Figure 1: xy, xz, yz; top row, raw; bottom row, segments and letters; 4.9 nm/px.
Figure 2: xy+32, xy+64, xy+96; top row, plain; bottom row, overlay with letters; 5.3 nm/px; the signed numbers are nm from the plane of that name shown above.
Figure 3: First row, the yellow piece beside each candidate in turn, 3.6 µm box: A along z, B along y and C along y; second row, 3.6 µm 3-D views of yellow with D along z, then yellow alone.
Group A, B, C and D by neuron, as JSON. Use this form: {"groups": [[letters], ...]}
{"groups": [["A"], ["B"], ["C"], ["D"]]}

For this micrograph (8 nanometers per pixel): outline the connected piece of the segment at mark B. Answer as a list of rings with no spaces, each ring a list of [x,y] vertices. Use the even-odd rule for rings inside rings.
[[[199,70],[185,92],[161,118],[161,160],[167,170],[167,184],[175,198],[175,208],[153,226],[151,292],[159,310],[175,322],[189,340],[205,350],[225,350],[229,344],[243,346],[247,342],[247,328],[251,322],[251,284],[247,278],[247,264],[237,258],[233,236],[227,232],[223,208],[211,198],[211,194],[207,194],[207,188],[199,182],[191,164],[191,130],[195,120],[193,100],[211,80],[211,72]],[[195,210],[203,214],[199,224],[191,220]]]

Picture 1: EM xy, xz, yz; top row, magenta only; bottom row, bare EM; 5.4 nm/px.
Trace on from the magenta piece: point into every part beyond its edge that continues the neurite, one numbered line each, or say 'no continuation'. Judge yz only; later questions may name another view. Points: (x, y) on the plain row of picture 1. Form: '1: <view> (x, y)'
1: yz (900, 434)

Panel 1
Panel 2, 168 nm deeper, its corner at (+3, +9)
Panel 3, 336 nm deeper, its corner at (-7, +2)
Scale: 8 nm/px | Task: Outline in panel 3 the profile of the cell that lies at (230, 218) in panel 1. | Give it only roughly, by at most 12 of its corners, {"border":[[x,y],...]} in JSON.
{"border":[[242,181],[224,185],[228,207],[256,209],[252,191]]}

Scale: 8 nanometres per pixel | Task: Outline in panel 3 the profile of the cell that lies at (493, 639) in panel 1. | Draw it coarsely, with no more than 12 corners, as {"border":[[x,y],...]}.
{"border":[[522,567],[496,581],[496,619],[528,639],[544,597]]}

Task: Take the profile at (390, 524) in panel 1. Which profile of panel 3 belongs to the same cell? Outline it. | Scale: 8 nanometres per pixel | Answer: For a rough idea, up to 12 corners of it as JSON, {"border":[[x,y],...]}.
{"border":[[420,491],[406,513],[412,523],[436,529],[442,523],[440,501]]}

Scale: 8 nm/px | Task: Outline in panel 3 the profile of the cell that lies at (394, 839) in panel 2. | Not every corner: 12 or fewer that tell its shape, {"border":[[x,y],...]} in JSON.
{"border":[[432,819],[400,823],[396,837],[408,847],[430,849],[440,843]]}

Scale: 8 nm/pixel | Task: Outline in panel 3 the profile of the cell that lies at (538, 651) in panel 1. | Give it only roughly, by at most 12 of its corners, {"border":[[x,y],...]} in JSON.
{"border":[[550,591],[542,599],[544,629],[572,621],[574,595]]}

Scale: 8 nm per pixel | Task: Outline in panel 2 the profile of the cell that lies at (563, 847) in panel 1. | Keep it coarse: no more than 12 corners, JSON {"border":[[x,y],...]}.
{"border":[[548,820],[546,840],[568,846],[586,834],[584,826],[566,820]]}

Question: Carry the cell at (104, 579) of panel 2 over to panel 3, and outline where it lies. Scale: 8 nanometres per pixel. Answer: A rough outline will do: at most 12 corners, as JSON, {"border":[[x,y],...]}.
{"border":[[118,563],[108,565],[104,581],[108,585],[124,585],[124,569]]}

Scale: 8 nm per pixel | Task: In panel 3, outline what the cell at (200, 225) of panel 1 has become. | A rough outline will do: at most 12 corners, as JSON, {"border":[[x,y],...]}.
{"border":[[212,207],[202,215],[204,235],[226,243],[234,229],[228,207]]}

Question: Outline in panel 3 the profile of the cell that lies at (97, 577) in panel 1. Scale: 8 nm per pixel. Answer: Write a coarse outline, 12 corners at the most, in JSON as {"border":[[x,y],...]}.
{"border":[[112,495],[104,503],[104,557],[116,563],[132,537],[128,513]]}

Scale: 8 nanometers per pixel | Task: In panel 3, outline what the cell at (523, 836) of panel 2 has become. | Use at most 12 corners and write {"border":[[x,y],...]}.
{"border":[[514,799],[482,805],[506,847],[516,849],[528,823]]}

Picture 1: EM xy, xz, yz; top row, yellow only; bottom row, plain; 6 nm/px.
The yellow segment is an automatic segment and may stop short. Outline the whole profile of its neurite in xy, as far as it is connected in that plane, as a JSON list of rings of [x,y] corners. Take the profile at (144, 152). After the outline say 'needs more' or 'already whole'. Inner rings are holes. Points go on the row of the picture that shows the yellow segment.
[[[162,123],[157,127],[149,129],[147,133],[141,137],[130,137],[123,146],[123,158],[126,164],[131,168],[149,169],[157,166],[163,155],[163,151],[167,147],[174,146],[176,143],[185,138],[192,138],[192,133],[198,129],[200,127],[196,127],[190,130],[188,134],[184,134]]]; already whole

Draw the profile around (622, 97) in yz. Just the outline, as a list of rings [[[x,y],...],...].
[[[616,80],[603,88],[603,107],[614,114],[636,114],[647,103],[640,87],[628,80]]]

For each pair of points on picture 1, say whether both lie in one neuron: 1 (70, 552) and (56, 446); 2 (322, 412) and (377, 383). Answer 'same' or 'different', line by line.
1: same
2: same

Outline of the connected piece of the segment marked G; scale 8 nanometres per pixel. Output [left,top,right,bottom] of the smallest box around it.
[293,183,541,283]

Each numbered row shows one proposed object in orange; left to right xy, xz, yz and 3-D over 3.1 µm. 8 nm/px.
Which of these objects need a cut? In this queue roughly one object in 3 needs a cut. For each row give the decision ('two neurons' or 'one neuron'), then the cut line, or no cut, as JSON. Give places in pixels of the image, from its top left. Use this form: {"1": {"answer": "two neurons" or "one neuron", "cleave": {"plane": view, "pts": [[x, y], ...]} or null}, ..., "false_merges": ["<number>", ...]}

....................

YOUR INSTRUCTIONS = Filter the entries and keep only the lines holding "Figure".

EXERCISE OUTPUT =
Figure 1: xy, xz, yz; top row, raw; bottom row, segments and letters; 4.9 nm/px.
Figure 2: xy+32, xy+64, xy+96; top row, plain; bottom row, overlay with letters; 5.3 nm/px; the signed numbers are nm from the plane of that name shown above.
Figure 3: First row, the yellow piece beside each candidate in turn, 3.6 µm box: A along z, B along y and C along y; second row, 3.6 µm 3-D views of yellow with D along z, then yellow alone.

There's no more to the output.